Questions And Clues
You Can Find Pieces Of History In Maps
As some readers may realize, I like maps. Road maps can show one how to get from one place to another, either on a direct route or on a scenic route with many interesting stopping points along the way.
Topographical maps show you the terrain of an area, so you know if you will encounter rivers or lakes, mountains or plains. Older maps may show you what was there in a certain time period. Looking through a file in the Historians Office in the town of Ellicott, I discovered a map-one of those blue maps, with the writing and roads in white, that were popular a number of decades ago. This map was of the village of Falconer. There was no date but the person credited with producing the map was A. N. Goldsmith, Corry, Pa. A. N. Goldsmith is most likely Archie Noah Goldsmith, born May of 1873 in Corry. His name appears on other maps of a similar style. The maps appear to have been produced in the early decades of the 1900s.

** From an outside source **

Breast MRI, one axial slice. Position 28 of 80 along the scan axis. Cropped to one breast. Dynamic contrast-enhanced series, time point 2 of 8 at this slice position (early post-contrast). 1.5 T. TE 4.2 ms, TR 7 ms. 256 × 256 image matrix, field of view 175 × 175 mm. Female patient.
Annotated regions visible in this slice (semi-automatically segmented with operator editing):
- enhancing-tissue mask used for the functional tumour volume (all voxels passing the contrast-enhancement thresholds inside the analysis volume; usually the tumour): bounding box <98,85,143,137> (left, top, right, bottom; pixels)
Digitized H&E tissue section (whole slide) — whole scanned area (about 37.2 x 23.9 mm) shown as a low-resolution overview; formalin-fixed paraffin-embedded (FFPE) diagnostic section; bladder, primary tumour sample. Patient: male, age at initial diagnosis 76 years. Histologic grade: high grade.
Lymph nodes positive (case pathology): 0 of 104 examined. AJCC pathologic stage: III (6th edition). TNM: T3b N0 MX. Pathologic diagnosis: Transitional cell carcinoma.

Now back to the map of the village of Falconer. It is titled Souvenir Pocket Map of Falconer, N.Y. Like other Goldfinch maps, this one has a place for a small photograph to be affixed but there is no photograph nor can I tell if there ever was one. There is a street index and a short history of Falconer. Some streets are only dashed lines, some with names and others nameless. A check of a modern map or Google Earth could tell us if those streets were ever finished and exist today. The Show Grounds, Falconer Air Port and the Athletic Field by the High School are labeled but do fall outside the Village Line. Along the streets are small dots which I assume indicate houses or a structure of some type. Many have numbers which seem to go along like house numbers on each street.

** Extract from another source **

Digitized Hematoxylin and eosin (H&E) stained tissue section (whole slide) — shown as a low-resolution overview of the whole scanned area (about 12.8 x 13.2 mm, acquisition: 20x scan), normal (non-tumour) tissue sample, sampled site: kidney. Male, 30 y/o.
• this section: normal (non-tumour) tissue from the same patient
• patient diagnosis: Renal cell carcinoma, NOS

I must admit that there are a few street names that are not familiar to me but I have not explored every corner of Falconer. Then you start wondering why streets are named what they are named. Who were Grace, Filipa, Pearl, James, Arthur, Harold, Ralph, Gladys, and Richard and why are streets named for them? Were there hickory trees on Hickory Street? When did Fenton Street change to South Dow Street? Street names can produce many questions.

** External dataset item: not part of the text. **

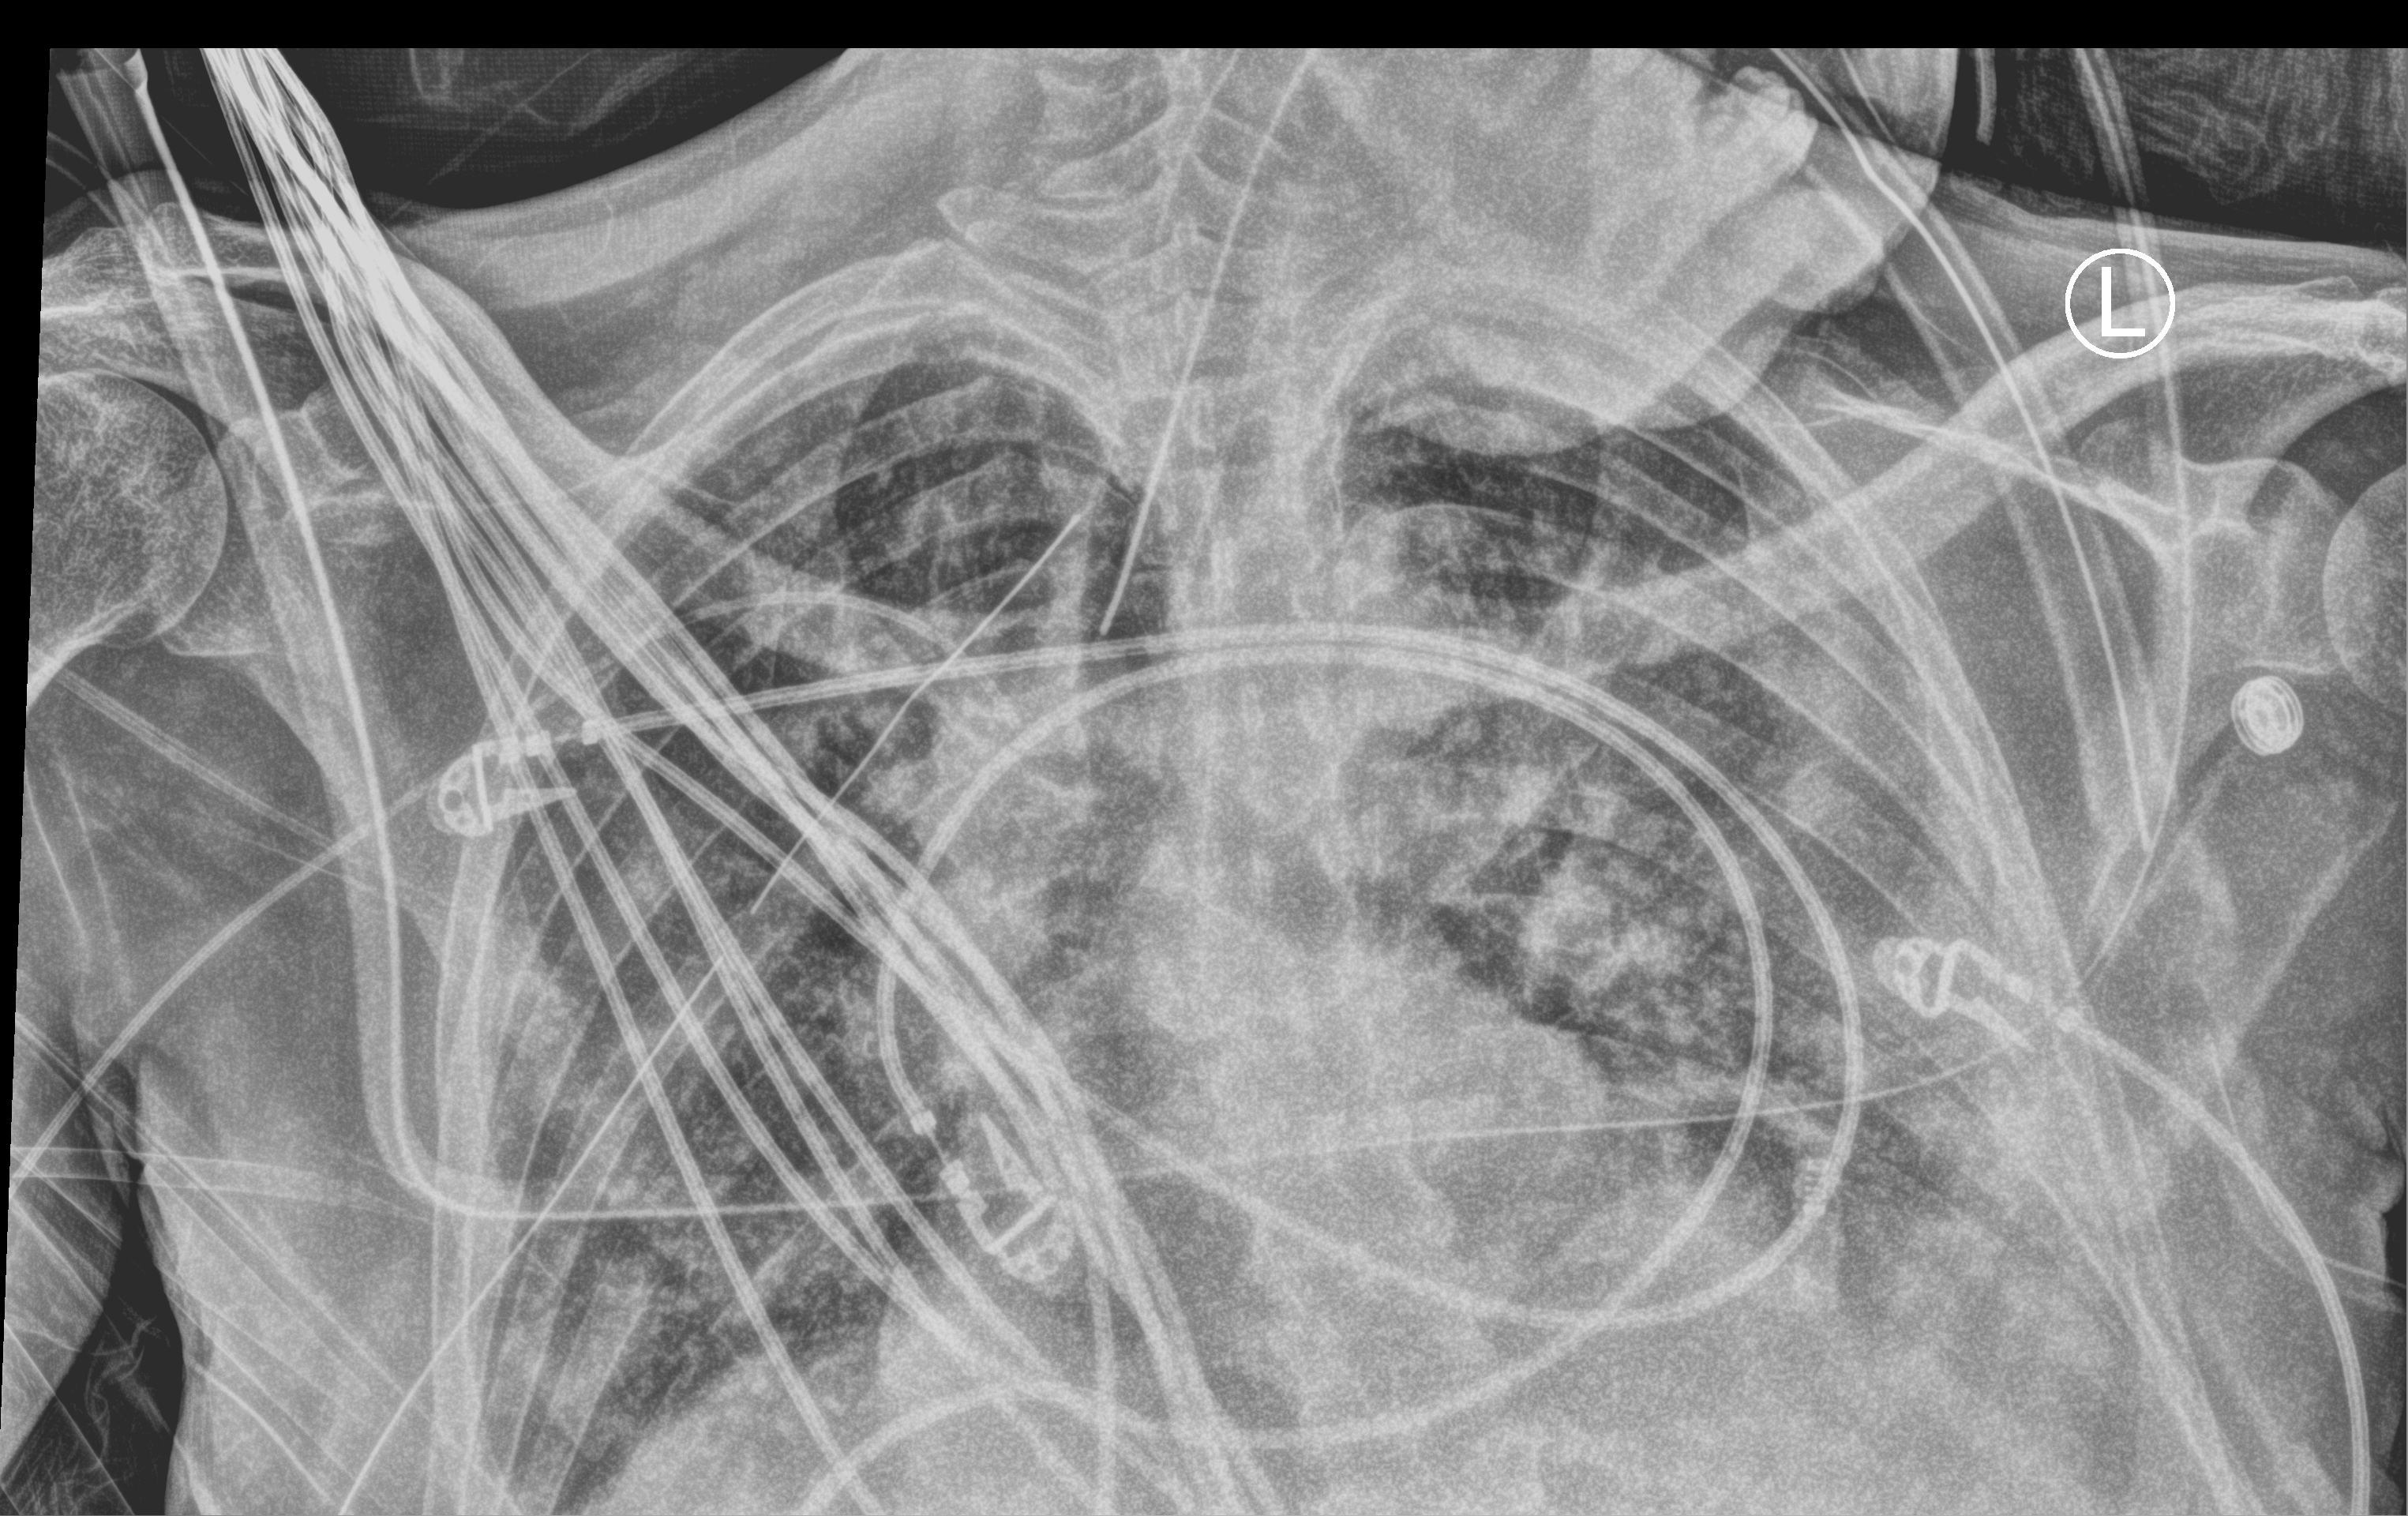
Bedside chest radiograph (computed radiography), anteroposterior (AP) projection. Male patient hospitalised with COVID-19, age 18–59 years.
Hospital-stay facts (about this admission, not read from this image; timing relative to this image not recorded):
- mechanically ventilated during this hospital stay: yes
- admitted to intensive care during this hospital stay: yes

One other street name did jump out at me as I was reading street names. Although it is spelled Valeylungo on this map, I would think that the real spelling was Vallelunga. Because of the genealogy I have done, I recognized it as the name of a village in Sicily from which a number of the early Italian families in Falconer had come. There were three houses indicated along that street. They are probably the same three houses which are along the west side of that street today. Some readers are now trying to figure out just where in Falconer is that street. At some point in history that name was dropped and the street is now the extension of Richard Avenue that is between Falconer Street and West Main Street (Route 394). It is likely that those three houses were built by or at least occupied by immigrant families from Vallelunga. Vallelunga is within 100 kilometers of Palermo, Sicily and not too far from San Cataldo, Marianopoli, Serradifalco, and Mussomeli, also villages which provided a number of immigrant families to the Jamestown area.
Street names on maps can often provide clues to people who lived on those streets. Maps from different time periods can indicate changes either in names or in the path a street follows. Take a moment and think if any of the streets you were familiar with though out your life had changed names. According to the 1940 U.S. census my family lived on Pine Ridge Road in Busti, without moving they were living on the Busti-Lakewood Townline Road during my childhood and continuing to live in the same house, lived on Southwestern Drive during my high school years and later.